MAINE, USA — At the time of writing this article, Teddy is a category 3 hurricane that will keep moving north. The forecast keeps Teddy east of Maine, making landfall somewhere in Nova Scotia late Tuesday night.
Back at home in Maine and New Hampshire, drought conditions keep getting worse as dry weather prevails and soaking rain becomes a distant memory. Wells are drying up, fire risk will increase, and stressed out trees are dropping leaves before they even turn.
Teddy plays an important role in the upcoming forecast for Maine and New England. With the east track, though, rain will be hard to come by in the foreseeable future. The result is another dry week with limited chances for showers.
Current Drought Monitor and Rain Deficits
The drought monitor from Thursday (September 17, 2020) is not great. The severe drought worsens in Maine and New Hampshire, with 50% of Maine in a severe drought and over 70% of New Hampshire in that same category.
A small section of Aroostook county has been placed into the extreme drought category, too. With the dry forecast this week, I expect that to get expanded a bit when the new drought monitor is released on Thursday.
The growing drought is not much of a surprise, given the rain deficits over the last 90 days.
Most areas in both Maine and New Hampshire are down at least an inch and a half of rain in the last 90 days. Some spots are down almost six inches compared to normal.
Hurricane Teddy and impacts to Maine
Teddy is forecast to keep pushing north. Eventually, it will run into Nova Scotia. The result is a quick graze Downeast. Otherwise, Teddy will be a much bigger story to our east.

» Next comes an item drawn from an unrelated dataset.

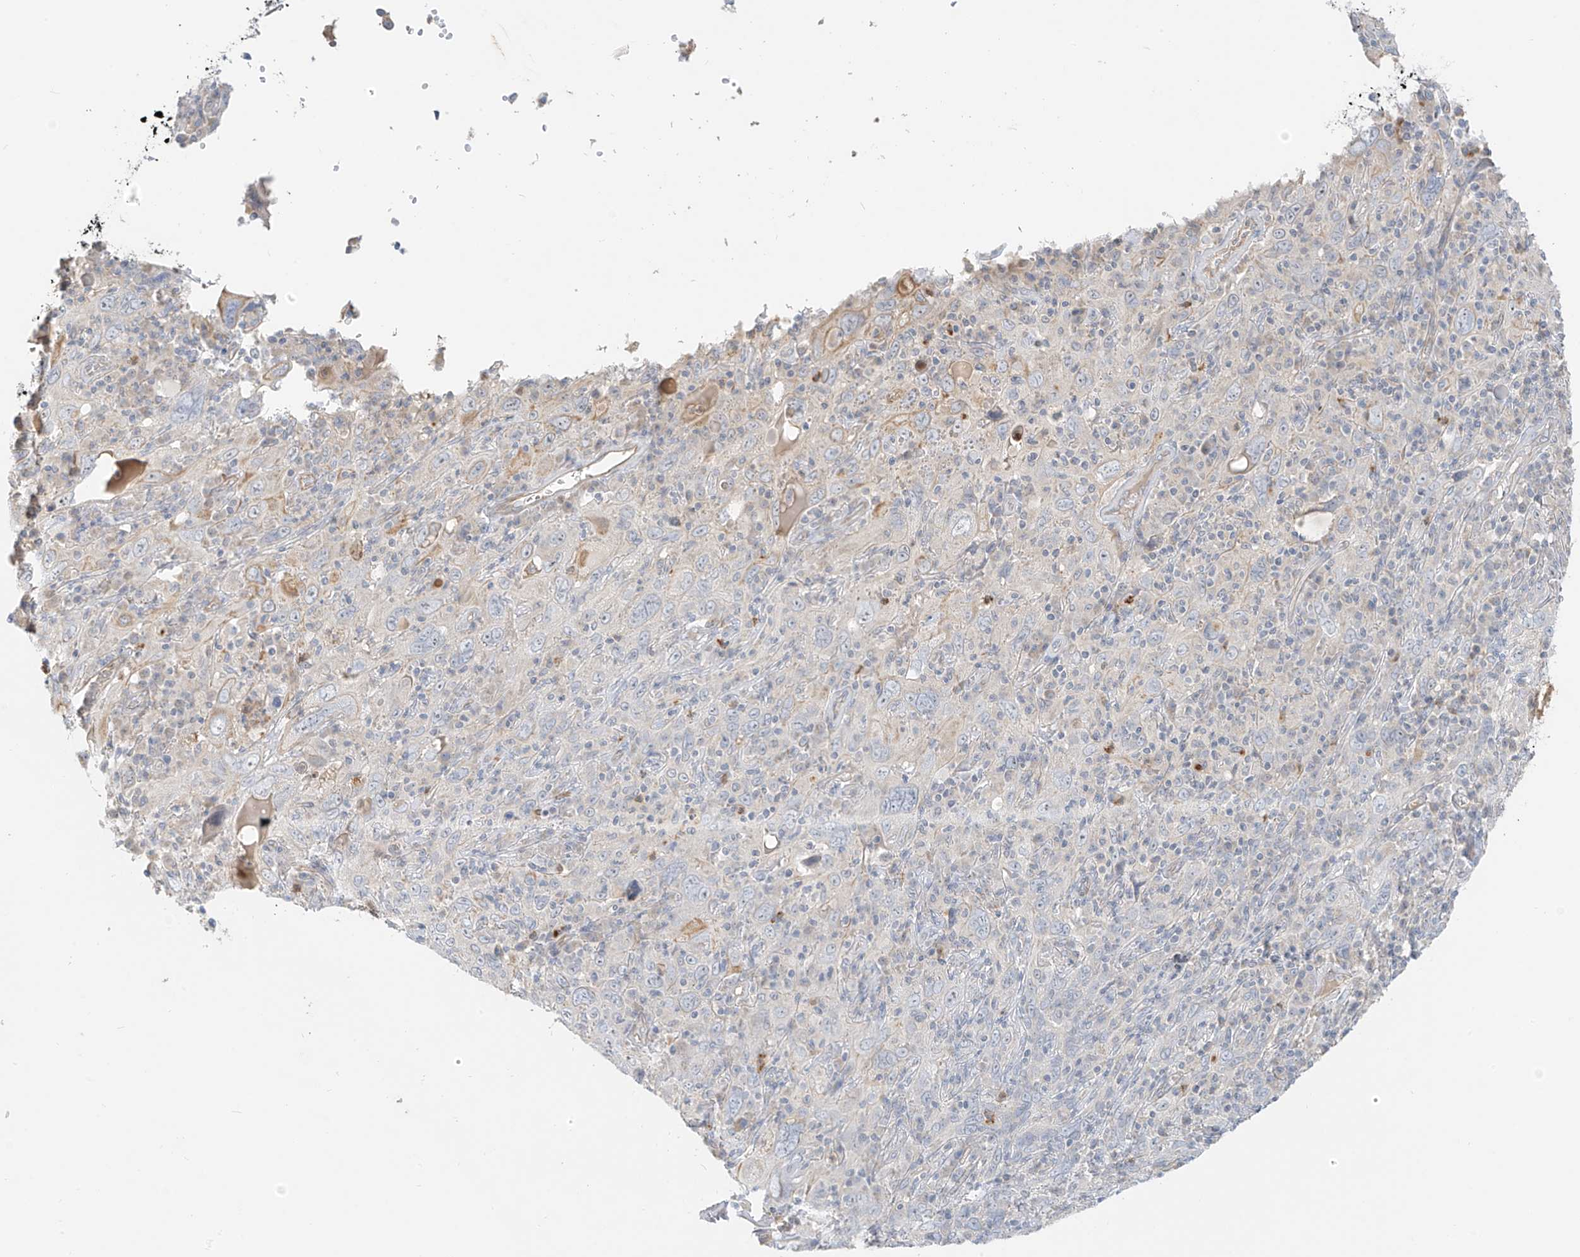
{"staining": {"intensity": "negative", "quantity": "none", "location": "none"}, "tissue": "cervical cancer", "cell_type": "Tumor cells", "image_type": "cancer", "snomed": [{"axis": "morphology", "description": "Squamous cell carcinoma, NOS"}, {"axis": "topography", "description": "Cervix"}], "caption": "DAB immunohistochemical staining of human cervical cancer (squamous cell carcinoma) reveals no significant staining in tumor cells.", "gene": "C2orf42", "patient": {"sex": "female", "age": 46}}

Let's start with forecast rain. Remember how I said this will not be the answer to the drought? It's not much of a surprise given this forecast.
Downeast Maine will see the highest totals, but even then, rain totals will only range from about a quarter inch to a half inch.
On the bright side, Maine will be spared from the strongest wind gusts.
Most spots in western Maine will see gusts close to 25 mph. The strongest gusts will be in eastern Maine, topping out in the mid 30s. A few spots in coastal Washington county could see gusts approach 45 mph.
This is below the threshold for damage. Power outages look unlikely. Get the rakes ready, though. Lots of leaves will likely be taken off of the stressed trees.
High surf will have the biggest impact locally.
Waves are expected to build to 8-12 feet off of the Maine coastline on Tuesday afternoon.
The flooding risk looks low, but beach erosion is expected. Splashover is also likely right along the coastline.
As Teddy moves out, seas will gradually fall. They will likely remain rough on Wednesday, too.
So, what happens next?
The remainder of the work week looks wicked nice, actually. Sunshine returns for Wednesday and Thursday with high temperatures in the 70s.
Rain chances remain slim through the end of the week and into the weekend. A couple of showers will be possible late Thursday or Friday, but the rainfall will not be enough to make a dent in the drought.